本・花・鳥(ほん・か・どり)

本とか植物とか野鳥とか音楽とか

ドミノ/恩田陸

東京駅を舞台に、和菓子の老舗「どらや」の紙袋を取り違えたことから起こる騒動を描くスラップスティックなサスペンス。アイディアは映画「おかしなおかしな大追跡」だろうが、もっとシニカルだ。

爆弾を仕掛ける過激派、句友とのオフ会を楽しみにしている実直な老人、人気のスウィーツに執着するOL、一方的に別れたいプレーボーイ、何としても月末のノルマを達成して契約の書類を本社に届けたい保険会社、オーディションでバトルを繰り広げる子役親子など、実に多彩な登場人物がドタバタに参加する。

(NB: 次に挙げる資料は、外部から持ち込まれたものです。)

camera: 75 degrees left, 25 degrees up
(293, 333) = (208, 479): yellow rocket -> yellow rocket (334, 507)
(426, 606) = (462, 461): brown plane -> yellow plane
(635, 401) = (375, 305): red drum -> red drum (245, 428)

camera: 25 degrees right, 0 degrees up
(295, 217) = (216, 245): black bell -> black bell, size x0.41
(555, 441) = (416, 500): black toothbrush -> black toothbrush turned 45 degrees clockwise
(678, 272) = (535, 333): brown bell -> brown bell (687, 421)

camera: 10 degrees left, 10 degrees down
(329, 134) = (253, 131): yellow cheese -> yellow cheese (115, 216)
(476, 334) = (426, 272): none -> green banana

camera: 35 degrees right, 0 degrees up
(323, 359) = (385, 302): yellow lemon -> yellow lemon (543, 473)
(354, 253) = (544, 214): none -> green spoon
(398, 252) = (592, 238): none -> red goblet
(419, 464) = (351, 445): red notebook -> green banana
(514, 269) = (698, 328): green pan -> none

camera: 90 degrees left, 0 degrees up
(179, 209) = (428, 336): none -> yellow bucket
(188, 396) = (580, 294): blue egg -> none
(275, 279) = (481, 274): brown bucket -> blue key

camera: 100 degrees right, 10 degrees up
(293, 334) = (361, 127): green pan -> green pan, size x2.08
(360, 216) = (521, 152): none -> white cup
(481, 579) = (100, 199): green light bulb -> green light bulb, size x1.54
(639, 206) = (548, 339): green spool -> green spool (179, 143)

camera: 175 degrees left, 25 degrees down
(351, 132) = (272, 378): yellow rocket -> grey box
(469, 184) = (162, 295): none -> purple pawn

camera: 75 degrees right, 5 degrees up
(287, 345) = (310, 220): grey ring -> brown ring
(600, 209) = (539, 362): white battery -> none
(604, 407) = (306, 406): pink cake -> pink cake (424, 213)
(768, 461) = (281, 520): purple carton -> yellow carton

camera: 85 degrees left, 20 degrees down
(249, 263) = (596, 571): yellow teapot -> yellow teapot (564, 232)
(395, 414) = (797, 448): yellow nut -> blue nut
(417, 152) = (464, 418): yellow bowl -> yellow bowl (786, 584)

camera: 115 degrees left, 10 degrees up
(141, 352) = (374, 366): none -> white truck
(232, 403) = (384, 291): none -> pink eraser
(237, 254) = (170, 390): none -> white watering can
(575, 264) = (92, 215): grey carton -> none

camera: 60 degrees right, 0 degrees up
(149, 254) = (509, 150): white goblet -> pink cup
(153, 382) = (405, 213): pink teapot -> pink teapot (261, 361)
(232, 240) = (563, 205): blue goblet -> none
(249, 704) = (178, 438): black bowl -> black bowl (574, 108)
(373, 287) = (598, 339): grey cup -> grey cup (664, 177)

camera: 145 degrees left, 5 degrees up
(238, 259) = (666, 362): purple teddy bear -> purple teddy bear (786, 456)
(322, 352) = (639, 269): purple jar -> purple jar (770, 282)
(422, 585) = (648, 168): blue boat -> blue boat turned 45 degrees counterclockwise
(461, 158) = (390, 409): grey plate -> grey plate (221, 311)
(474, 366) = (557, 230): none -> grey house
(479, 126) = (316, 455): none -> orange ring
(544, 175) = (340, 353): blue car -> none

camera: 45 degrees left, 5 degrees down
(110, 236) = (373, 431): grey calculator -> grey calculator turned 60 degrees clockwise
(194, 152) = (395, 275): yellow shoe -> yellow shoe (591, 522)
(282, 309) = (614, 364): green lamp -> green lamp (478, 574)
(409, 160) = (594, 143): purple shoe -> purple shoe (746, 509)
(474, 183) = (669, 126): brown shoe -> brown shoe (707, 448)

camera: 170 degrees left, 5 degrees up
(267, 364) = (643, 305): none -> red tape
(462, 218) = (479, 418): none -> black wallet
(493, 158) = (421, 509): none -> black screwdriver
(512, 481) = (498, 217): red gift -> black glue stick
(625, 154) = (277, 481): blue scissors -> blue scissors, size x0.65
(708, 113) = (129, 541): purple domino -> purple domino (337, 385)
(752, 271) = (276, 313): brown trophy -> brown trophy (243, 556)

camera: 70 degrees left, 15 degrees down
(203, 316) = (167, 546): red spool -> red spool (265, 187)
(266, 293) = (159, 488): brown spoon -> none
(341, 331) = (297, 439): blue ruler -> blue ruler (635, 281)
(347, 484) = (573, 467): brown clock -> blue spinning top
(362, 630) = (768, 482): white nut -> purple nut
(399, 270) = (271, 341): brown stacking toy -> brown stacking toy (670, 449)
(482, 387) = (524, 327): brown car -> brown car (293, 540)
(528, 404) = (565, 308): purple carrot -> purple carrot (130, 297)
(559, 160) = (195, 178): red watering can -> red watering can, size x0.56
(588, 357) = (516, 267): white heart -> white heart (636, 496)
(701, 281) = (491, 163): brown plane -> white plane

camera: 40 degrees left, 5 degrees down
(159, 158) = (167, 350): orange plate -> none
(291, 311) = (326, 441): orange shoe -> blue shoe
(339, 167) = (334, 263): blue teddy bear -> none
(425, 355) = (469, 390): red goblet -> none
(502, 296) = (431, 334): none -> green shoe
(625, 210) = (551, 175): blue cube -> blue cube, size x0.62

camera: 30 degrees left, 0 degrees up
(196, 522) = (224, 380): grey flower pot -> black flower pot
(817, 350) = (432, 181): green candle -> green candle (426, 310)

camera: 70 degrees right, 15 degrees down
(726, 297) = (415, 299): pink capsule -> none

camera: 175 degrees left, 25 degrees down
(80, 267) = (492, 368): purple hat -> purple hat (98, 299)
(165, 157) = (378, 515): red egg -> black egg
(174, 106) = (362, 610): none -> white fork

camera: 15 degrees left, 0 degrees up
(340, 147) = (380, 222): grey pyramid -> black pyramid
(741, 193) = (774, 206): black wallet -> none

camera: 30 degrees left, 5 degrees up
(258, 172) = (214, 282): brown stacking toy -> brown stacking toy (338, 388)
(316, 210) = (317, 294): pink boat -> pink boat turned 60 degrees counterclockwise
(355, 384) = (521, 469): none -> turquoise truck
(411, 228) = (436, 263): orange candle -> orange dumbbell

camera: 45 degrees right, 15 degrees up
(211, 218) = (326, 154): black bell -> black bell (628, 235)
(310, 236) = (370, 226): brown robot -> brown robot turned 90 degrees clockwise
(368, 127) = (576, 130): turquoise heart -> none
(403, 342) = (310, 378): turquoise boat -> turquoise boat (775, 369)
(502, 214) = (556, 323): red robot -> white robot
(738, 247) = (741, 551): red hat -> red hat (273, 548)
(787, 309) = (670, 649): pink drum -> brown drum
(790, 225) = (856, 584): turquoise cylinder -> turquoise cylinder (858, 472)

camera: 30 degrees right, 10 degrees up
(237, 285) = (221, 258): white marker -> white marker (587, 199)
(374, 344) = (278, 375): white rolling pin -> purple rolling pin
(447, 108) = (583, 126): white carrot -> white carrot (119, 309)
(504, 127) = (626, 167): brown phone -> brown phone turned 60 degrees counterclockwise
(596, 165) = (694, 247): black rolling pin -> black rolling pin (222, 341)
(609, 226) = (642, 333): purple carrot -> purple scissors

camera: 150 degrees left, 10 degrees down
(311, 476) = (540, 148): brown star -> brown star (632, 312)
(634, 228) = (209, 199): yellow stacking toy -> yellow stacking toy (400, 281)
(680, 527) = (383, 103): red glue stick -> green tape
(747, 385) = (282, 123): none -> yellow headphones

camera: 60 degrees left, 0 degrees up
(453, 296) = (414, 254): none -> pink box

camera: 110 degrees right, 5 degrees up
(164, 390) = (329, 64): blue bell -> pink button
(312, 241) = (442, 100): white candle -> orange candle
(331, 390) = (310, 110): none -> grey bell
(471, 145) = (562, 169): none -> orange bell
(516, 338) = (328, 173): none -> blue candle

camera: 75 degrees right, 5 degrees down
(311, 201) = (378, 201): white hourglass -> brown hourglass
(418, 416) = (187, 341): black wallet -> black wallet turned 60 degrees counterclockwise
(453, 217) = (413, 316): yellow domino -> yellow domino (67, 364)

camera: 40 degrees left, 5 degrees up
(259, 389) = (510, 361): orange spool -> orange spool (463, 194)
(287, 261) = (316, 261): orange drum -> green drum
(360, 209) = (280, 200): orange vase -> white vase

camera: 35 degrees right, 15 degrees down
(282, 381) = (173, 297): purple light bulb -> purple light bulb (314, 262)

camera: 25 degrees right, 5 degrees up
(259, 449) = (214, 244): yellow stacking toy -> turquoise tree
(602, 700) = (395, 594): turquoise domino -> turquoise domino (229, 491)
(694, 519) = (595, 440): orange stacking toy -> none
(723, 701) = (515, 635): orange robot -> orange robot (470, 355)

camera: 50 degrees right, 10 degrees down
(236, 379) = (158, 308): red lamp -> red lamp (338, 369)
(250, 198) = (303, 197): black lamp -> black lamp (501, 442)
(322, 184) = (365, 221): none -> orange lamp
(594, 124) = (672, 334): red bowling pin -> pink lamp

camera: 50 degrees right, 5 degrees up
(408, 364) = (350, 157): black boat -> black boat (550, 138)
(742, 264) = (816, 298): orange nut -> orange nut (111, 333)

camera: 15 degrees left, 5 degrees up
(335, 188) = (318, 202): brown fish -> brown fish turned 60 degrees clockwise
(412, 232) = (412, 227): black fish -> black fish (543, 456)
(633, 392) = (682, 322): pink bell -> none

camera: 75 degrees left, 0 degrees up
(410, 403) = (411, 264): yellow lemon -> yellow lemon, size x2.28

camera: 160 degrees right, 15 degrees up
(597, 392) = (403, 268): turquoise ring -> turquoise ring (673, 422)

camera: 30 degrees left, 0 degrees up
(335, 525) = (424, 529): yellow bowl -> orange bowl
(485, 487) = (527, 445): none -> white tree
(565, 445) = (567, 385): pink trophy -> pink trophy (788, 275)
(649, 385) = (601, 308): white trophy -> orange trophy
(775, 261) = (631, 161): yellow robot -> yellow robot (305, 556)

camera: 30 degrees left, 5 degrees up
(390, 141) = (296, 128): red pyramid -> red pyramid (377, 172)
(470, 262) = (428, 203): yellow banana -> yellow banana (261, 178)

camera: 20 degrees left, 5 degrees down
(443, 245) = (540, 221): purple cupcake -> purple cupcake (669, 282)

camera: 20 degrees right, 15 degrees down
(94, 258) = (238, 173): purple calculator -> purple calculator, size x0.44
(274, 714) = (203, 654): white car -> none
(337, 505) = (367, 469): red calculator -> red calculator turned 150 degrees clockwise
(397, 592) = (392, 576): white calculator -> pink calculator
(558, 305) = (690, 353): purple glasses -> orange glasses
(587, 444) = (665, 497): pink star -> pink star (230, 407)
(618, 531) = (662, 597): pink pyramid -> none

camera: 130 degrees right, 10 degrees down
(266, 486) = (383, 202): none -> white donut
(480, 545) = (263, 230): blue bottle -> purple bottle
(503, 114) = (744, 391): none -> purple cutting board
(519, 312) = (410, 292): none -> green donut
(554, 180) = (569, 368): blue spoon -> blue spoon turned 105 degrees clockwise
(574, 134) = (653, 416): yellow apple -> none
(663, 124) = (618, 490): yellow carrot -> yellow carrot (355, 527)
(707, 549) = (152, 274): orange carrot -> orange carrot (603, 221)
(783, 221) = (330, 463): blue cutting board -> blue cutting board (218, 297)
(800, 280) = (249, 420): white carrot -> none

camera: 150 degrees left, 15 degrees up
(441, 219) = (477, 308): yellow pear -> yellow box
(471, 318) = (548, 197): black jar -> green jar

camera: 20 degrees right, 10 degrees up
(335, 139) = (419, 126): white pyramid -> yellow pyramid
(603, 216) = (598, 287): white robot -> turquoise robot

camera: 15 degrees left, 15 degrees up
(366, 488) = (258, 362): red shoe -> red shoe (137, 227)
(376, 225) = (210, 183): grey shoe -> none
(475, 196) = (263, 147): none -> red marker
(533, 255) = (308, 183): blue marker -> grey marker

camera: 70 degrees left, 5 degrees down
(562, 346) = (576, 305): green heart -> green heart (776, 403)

あらゆるトラブルを乗り越えて契約書類を時間に間に合わせる保険会社ご一行の行動は、「建売温泉住宅峡/かんべむさし」に収録されていた短編(タイトルは失念)がヒントになっていそうな気がするが・・・。

コミカルで滑稽で、一応大団円を見るのだが、単純なハッピーエンディングではないあたりが恩田陸だろうか。一部の間に、恩田作品は終わり方が中途半端で分かりにくいという評判があるが、分かるような気がする(笑)。

それにしても、SF、ファンタジー、ミステリー、ホラー、青春小説、スラップスティックと、実に多才な作家だなぁ・・・。